== Work to complete ==
Replace "BACKPACK" with "RUCKSACK" everywhere it occurs in the data below, and reproduce the data with nothing else changed.

== Dataset ==
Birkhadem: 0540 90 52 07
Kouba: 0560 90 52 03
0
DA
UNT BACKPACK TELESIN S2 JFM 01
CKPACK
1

== Output for this exercise ==
Birkhadem: 0540 90 52 07
Kouba: 0560 90 52 03
0
DA
UNT RUCKSACK TELESIN S2 JFM 01
CKPACK
1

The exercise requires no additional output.